▶ **Task 1**
Translate this sentence from the excerpt on implications for tool builders into Spanish: "Our work calls for improving the support of integration of models and code-based components."
▶ **Task 2**
Carry on the excerpt on implications for tool builders, picking up right after its final sentence.

▶ **Selected extract**

━━━━━━━━━━━━━━━━

7.2 Implications for Tool Builders

Help developers with integration.

Our work calls for improving the support of integration of models and code-based components. The need to integrate models with the existing code base (Liebel et al. 2014; Hutchinson et al. 2011; Whittle et al. 2013b) and to integrate models from different domains (Tolvanen and Kelly 2010; Torres et al. 2019) has been often mentioned. However, not many studies propose how this integration can be facilitated by improving modeling tools. To provide suggestions to MDE tool builders about integration, Greifenberg et al. survey eight design patterns proposed for integrating generated and hand-written object-oriented code (Greifenberg et al. 2015). One of the discussed design patterns is the GoF design pattern Delegation (Gamma et al. 1993) which allows generated code (delegator) to invoke methods of the hand-written code (delegate) declared in an explicit interface (delegate interface). The ModelArmor design pattern we identified (Fig. 7) implements a similar idea; DM Armor takes the role of delegator invoking methods of code-based components specified in IM IForeign. However, as opposed to Delegation, ModelArmor takes into account the different properties of models and code (i.e., verified behavior vs. non-verified and unpredictable behavior), ensuring that models are protected from the unexpected behavior of the code. Our work implies that while selecting design patterns for integration, tool builders should consider different properties of generated and handwritten code. Furthermore, tool builders can (partially) automate the implementation of the integration patterns, reducing the manual development effort.

Facilitate library reuse.

Apart from interfacing with existing code-based components, we have observed that developers have to use code to implement what cannot be expressed by models (Section 4.4.4). For example. due to the lack of reusable common libraries, developers implement in code the behavior that requires such libraries. To address this challenge the tool builders can work on two directions. First, one can consider enriching common functionalities often used in different applications with built-in models to reduce the needs of interfacing with libraries provided by general-purpose programming languages. Second, given rich reusable libraries in general-purpose programming languages, tools should provide a way to easily reuse these libraries, similar to the wrapping mechanism that allows, e.g., Python programs to communicate with C/C++ (Beazley 1996).

━━━━━━━━━━━━━━━━

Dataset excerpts
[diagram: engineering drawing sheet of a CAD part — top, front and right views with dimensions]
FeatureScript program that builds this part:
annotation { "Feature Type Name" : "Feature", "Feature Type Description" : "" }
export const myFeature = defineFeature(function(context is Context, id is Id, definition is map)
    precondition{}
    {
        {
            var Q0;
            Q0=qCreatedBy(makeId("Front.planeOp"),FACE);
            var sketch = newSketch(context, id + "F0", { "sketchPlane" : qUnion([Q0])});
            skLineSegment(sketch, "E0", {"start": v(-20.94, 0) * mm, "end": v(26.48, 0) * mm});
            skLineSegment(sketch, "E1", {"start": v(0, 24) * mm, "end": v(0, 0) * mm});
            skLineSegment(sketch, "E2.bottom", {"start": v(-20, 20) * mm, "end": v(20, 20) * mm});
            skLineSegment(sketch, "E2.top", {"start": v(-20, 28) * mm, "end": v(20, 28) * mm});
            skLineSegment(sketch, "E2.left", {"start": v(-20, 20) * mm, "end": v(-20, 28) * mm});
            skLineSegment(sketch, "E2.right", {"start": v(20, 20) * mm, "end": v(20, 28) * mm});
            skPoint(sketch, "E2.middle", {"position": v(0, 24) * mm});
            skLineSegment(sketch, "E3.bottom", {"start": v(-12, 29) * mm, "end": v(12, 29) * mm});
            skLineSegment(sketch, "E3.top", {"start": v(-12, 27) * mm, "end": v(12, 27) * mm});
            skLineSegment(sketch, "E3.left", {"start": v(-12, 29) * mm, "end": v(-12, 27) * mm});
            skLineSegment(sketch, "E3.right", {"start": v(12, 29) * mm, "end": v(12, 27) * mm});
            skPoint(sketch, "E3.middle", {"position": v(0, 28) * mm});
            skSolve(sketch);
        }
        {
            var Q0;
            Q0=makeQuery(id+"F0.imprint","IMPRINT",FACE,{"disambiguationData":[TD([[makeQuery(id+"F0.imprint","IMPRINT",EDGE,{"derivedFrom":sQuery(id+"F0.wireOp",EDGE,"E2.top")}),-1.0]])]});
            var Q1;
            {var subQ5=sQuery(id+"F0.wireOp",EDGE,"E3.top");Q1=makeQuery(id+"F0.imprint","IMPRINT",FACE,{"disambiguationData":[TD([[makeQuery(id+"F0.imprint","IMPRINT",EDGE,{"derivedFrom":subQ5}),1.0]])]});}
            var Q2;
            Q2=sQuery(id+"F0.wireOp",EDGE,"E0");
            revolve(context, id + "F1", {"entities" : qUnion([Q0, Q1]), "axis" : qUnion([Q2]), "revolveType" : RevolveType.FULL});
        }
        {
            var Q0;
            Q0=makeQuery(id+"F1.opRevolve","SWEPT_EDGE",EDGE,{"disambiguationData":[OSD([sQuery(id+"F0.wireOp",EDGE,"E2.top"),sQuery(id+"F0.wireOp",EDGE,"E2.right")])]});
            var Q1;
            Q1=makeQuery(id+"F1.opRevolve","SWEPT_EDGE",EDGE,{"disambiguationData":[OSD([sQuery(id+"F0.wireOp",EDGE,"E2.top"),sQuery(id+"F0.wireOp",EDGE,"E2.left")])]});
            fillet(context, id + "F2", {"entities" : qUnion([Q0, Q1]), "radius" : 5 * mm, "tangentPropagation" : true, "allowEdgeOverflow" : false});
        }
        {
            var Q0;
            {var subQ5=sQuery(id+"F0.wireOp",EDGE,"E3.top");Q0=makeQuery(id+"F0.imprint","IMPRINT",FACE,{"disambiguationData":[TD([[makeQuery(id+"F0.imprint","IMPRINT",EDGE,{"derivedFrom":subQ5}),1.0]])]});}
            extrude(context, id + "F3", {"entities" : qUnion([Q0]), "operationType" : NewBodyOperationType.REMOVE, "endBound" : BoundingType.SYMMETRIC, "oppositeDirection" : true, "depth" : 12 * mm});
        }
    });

━━━━━━━━━━━━━━━━

▶ **Task answer 1**
Nuestro trabajo exige mejorar el soporte a la integración de modelos y componentes basados en código.

▶ **Task answer 2**
Meet wider specification and verification needs.

We have observed that developers attempt to implement global constants with SSSMs (Section 4.4.4). This practice indicates the need to support concepts shared by multiple models. However, implementing such concepts is hindered by a well-known verification challenge: state explosion problem (Clarke et al. 2001; Baldoni et al. 2018). Such modeling tools as Uppaal (Behrmann et al. 2006) support the use of global variables (e.g., bounded integers and arrays) that can influence the control flow in the models. However, such tools have larger risk of facing state explosion when dealing with real-life applications (Doornbos et al. 2012). This implies that a trade-off between supporting global variables and the risk of state explosion has to be resolved by tool designers. A possible resolution could be adopting hybrid solutions (Doornbos et al. 2012; Xing et al. 2010) that translate models from one tool to another, to meet wider verification needs.

7.3 Implications for Researchers

As befitting an exploratory case study (Runeson and Höst 2009), we propose hypotheses about the use of SSSMs in modeling practice. These hypotheses should be verified in a follow-up study.

H1:

The design patterns in Section 4.4.2 help developers to achieve the corresponding goals. We have seen that SSSMs are extensively used for various reasons and goals.

The studies on the effectiveness of GOF design patterns in OOP languages (Gamma et al. 1993) have shown that design patterns do not always achieve the claimed advantages (Ampatzoglou et al. 2015; Zhang and Budgen 2011). Moreover, passing verification easily with SSSMs might be a potential risk. This suggests a need to investigate effectiveness of these SSSM-related design patterns in order to confidently apply them.

H2.1:

SSSMs shorten the development time and ease modification tasks of their client models, compared to MSSMs. H2.2: The models that use or implement SSSM-IMs have more post-release defects compared to the models that work with MSSM-IMs. These two hypotheses are derived from our interviewees’ perception (RQ4, Section 4.4.7). It is, however, unknown how SSSMs actually impact development, maintenance and verification activities. Investigating the impacts of SSSMs, the type of model that minimizes modeling effort, is a starting point toward better understanding of a trade-off between the effort spent on designing a model that maximizes the advantage of verification and the extra cost caused by downstream problems due to inadequate verification. We expect that the investigation of this trade-off can broaden the ongoing discussion of modeling trade-offs that is currently focusing on UML modeling (Chaudron et al. 2012; Raghuraman et al. 2019b).

H3:

Most models either remain SSSMs or MSSMs and are not modified with SSSM-MSSM-changes. The validation of this hypothesis may provide suggestions for tool builders. If, both hypotheses H2.2 and H3 hold, then it may indicate that there is a need to detect the SSSMs that might be associated with post-release defects during commit activities to avoid problems.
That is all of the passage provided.